We admitted we were powerless over our relationship – that our lives together had become unmanageable.

Most of us have family-of-origin issues and all have a history. We may not have gotten what we needed emotionally, physically, mentally or spiritually. When we were growing up there may have been abuse (physical, sexual, spiritual, or emotional), abandonment, or deprivation. We all bring baggage to the coupleship. The Steps teach us how to look at our baggage and how to reverse the process of blaming.
Both of us are responsible for the presence or absence of intimacy between us. As soon as each of us accepts mutual responsibility, we are ready for Step One of RCA. Step One involves taking full responsibility for the health or disease of the relationship. Each person carries 100%.
Occasionally some couples might not be far enough along in their individual recovery, (or not in recovery at all), to be able to answer the following questions; or they might get into fights or other dysfunctional behavior simply by having certain issues raised. In these cases, we encourage Step work be done only in the presence of sponsoring couples.
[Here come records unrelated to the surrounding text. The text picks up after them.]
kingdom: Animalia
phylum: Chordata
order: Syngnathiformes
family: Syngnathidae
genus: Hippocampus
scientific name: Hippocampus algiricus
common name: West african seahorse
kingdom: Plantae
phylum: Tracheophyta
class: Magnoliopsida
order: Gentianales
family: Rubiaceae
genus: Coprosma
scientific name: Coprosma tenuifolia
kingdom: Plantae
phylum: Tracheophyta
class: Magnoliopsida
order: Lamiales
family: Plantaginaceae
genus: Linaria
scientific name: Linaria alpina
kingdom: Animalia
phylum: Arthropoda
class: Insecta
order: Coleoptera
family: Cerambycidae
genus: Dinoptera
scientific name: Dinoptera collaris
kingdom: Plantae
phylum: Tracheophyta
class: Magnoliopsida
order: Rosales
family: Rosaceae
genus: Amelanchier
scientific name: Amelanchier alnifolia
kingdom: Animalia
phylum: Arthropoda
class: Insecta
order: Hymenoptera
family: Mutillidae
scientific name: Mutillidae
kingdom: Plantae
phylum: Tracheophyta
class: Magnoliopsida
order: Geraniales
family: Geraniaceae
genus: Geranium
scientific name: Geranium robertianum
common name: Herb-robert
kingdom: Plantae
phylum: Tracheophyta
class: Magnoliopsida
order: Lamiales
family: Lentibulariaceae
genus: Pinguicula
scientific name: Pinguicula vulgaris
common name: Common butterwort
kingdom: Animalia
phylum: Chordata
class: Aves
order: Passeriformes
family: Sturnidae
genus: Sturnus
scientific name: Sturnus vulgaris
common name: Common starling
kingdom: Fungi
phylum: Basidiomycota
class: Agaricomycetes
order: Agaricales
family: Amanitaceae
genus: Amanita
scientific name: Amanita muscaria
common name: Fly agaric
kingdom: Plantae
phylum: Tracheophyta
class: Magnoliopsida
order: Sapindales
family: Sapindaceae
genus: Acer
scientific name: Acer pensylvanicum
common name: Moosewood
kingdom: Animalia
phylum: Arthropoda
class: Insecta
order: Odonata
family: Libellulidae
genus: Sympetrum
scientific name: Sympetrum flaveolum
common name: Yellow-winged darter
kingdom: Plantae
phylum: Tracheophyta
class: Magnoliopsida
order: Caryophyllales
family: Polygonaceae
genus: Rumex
Couples come into RCA at different stages. Step One involves understanding dysfunctional patterns. It also involves understanding family-of-origin issues, personality traits and other individual issues that affect our current coupleships.

Writing is important for clarity and thoroughness. It is suggested you:
1. Read aloud the Safety Guidelines.
2. Take one pencil and one piece of paper and begin the process together. RCA is about the we-ness and us-ness of our relationship. In RCA, we open ourselves up to a new way of thinking and living in coupleship.
3. Make couple decisions: Who will hold the pencil and do the writing? Are you able to share, negotiate or compromise? Is there a power struggle? And, are you ready to take the First Step?
4. Divide the paper in half with a vertical line down the middle.
5. Make lists of the coupleship issues over which you feel powerless.
6. Alternatively, one partner writes and the other dictates, or the partners may write their own parts.

We suggest you answer the following questions:
1. What dysfunctional roles have you brought from your family of origin?
2. What have your family-of-origin models taught you about relationships?
3. If you have had experiences of abuse, how had those affected your ability to relate, to be intimate, and to be sexual?
4. How do your individual addictions or dysfunctions affect your coupleship?
5. What are recurring issues you never seem to resolve (e.g., how you spend money, how you spend your time together, parent, divide the household duties, or celebrate the holidays, etc.)?
6. How do these issues bring you to anger and what are your patterns of expressing anger?
7. In what ways do you feel hopeless about your coupleship?
8. In order to save your coupleship, what measures have you tried that havent seemed to work?
9. How do you fight unfairly?

Understanding the powerlessness and unmanageability of your relationship is key. Remember, you are a beautiful and unique couple that deserves recovery. Having surrendered thus far, you are ready to take Step Two.